→ INSTRUCTIONS FOR THE TASK: Can you turn every line of the material below into a numbered list, leaving out any blank lines?

→ DATASET EXCERPTS:
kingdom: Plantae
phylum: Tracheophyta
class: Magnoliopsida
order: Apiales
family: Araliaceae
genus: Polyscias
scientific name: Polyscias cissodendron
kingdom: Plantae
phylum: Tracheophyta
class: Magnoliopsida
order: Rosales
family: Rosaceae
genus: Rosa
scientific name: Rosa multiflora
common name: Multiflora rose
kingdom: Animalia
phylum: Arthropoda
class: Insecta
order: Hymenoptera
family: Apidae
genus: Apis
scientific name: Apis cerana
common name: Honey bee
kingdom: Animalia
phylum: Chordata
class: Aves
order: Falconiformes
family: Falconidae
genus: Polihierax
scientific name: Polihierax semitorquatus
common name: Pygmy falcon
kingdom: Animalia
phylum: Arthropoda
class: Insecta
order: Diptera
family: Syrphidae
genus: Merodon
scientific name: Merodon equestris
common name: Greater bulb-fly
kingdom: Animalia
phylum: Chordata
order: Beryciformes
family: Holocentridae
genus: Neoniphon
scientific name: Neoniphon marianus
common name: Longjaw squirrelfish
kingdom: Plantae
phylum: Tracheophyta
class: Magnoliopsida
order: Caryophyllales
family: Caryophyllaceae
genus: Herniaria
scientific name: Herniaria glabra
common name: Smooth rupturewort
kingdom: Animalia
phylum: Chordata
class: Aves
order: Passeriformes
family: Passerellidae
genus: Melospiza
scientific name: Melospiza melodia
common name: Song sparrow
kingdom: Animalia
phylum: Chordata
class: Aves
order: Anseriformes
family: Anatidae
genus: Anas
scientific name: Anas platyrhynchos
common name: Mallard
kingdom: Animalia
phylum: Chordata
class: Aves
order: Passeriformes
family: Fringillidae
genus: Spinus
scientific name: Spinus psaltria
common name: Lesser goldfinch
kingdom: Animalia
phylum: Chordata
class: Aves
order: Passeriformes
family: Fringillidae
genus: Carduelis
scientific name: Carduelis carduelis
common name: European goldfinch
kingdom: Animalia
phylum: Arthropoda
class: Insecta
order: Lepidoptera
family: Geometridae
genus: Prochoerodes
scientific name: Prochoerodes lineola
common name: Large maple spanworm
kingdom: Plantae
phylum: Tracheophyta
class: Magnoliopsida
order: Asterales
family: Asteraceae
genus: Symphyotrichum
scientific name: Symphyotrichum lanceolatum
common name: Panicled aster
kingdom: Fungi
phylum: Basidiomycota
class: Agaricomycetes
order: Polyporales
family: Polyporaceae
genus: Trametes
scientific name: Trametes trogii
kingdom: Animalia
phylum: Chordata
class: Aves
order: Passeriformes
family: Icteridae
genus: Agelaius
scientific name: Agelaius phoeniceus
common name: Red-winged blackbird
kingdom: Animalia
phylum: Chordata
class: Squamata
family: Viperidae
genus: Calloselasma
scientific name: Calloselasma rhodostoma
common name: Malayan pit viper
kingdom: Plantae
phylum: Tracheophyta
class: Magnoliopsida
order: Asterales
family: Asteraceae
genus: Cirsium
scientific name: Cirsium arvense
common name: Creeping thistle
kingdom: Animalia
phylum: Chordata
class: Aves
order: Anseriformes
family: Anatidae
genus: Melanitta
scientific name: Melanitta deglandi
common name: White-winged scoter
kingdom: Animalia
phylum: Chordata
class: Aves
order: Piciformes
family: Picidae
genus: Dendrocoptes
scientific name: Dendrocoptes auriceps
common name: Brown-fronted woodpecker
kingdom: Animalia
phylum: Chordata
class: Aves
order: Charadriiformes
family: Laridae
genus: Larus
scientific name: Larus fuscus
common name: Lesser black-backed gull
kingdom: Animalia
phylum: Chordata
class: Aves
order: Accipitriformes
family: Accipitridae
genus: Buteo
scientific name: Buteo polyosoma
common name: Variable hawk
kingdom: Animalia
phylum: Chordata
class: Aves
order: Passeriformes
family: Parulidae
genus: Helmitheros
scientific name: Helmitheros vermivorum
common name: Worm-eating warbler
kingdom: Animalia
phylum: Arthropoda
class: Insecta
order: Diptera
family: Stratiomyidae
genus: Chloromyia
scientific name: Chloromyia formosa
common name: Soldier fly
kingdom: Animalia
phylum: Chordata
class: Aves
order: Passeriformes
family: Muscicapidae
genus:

→ COMPLETED EXERCISE:
1. kingdom: Plantae
2. phylum: Tracheophyta
3. class: Magnoliopsida
4. order: Apiales
5. family: Araliaceae
6. genus: Polyscias
7. scientific name: Polyscias cissodendron
8. kingdom: Plantae
9. phylum: Tracheophyta
10. class: Magnoliopsida
11. order: Rosales
12. family: Rosaceae
13. genus: Rosa
14. scientific name: Rosa multiflora
15. common name: Multiflora rose
16. kingdom: Animalia
17. phylum: Arthropoda
18. class: Insecta
19. order: Hymenoptera
20. family: Apidae
21. genus: Apis
22. scientific name: Apis cerana
23. common name: Honey bee
24. kingdom: Animalia
25. phylum: Chordata
26. class: Aves
27. order: Falconiformes
28. family: Falconidae
29. genus: Polihierax
30. scientific name: Polihierax semitorquatus
31. common name: Pygmy falcon
32. kingdom: Animalia
33. phylum: Arthropoda
34. class: Insecta
35. order: Diptera
36. family: Syrphidae
37. genus: Merodon
38. scientific name: Merodon equestris
39. common name: Greater bulb-fly
40. kingdom: Animalia
41. phylum: Chordata
42. order: Beryciformes
43. family: Holocentridae
44. genus: Neoniphon
45. scientific name: Neoniphon marianus
46. common name: Longjaw squirrelfish
47. kingdom: Plantae
48. phylum: Tracheophyta
49. class: Magnoliopsida
50. order: Caryophyllales
51. family: Caryophyllaceae
52. genus: Herniaria
53. scientific name: Herniaria glabra
54. common name: Smooth rupturewort
55. kingdom: Animalia
56. phylum: Chordata
57. class: Aves
58. order: Passeriformes
59. family: Passerellidae
60. genus: Melospiza
61. scientific name: Melospiza melodia
62. common name: Song sparrow
63. kingdom: Animalia
64. phylum: Chordata
65. class: Aves
66. order: Anseriformes
67. family: Anatidae
68. genus: Anas
69. scientific name: Anas platyrhynchos
70. common name: Mallard
71. kingdom: Animalia
72. phylum: Chordata
73. class: Aves
74. order: Passeriformes
75. family: Fringillidae
76. genus: Spinus
77. scientific name: Spinus psaltria
78. common name: Lesser goldfinch
79. kingdom: Animalia
80. phylum: Chordata
81. class: Aves
82. order: Passeriformes
83. family: Fringillidae
84. genus: Carduelis
85. scientific name: Carduelis carduelis
86. common name: European goldfinch
87. kingdom: Animalia
88. phylum: Arthropoda
89. class: Insecta
90. order: Lepidoptera
91. family: Geometridae
92. genus: Prochoerodes
93. scientific name: Prochoerodes lineola
94. common name: Large maple spanworm
95. kingdom: Plantae
96. phylum: Tracheophyta
97. class: Magnoliopsida
98. order: Asterales
99. family: Asteraceae
100. genus: Symphyotrichum
101. scientific name: Symphyotrichum lanceolatum
102. common name: Panicled aster
103. kingdom: Fungi
104. phylum: Basidiomycota
105. class: Agaricomycetes
106. order: Polyporales
107. family: Polyporaceae
108. genus: Trametes
109. scientific name: Trametes trogii
110. kingdom: Animalia
111. phylum: Chordata
112. class: Aves
113. order: Passeriformes
114. family: Icteridae
115. genus: Agelaius
116. scientific name: Agelaius phoeniceus
117. common name: Red-winged blackbird
118. kingdom: Animalia
119. phylum: Chordata
120. class: Squamata
121. family: Viperidae
122. genus: Calloselasma
123. scientific name: Calloselasma rhodostoma
124. common name: Malayan pit viper
125. kingdom: Plantae
126. phylum: Tracheophyta
127. class: Magnoliopsida
128. order: Asterales
129. family: Asteraceae
130. genus: Cirsium
131. scientific name: Cirsium arvense
132. common name: Creeping thistle
133. kingdom: Animalia
134. phylum: Chordata
135. class: Aves
136. order: Anseriformes
137. family: Anatidae
138. genus: Melanitta
139. scientific name: Melanitta deglandi
140. common name: White-winged scoter
141. kingdom: Animalia
142. phylum: Chordata
143. class: Aves
144. order: Piciformes
145. family: Picidae
146. genus: Dendrocoptes
147. scientific name: Dendrocoptes auriceps
148. common name: Brown-fronted woodpecker
149. kingdom: Animalia
150. phylum: Chordata
151. class: Aves
152. order: Charadriiformes
153. family: Laridae
154. genus: Larus
155. scientific name: Larus fuscus
156. common name: Lesser black-backed gull
157. kingdom: Animalia
158. phylum: Chordata
159. class: Aves
160. order: Accipitriformes
161. family: Accipitridae
162. genus: Buteo
163. scientific name: Buteo polyosoma
164. common name: Variable hawk
165. kingdom: Animalia
166. phylum: Chordata
167. class: Aves
168. order: Passeriformes
169. family: Parulidae
170. genus: Helmitheros
171. scientific name: Helmitheros vermivorum
172. common name: Worm-eating warbler
173. kingdom: Animalia
174. phylum: Arthropoda
175. class: Insecta
176. order: Diptera
177. family: Stratiomyidae
178. genus: Chloromyia
179. scientific name: Chloromyia formosa
180. common name: Soldier fly
181. kingdom: Animalia
182. phylum: Chordata
183. class: Aves
184. order: Passeriformes
185. family: Muscicapidae
186. genus:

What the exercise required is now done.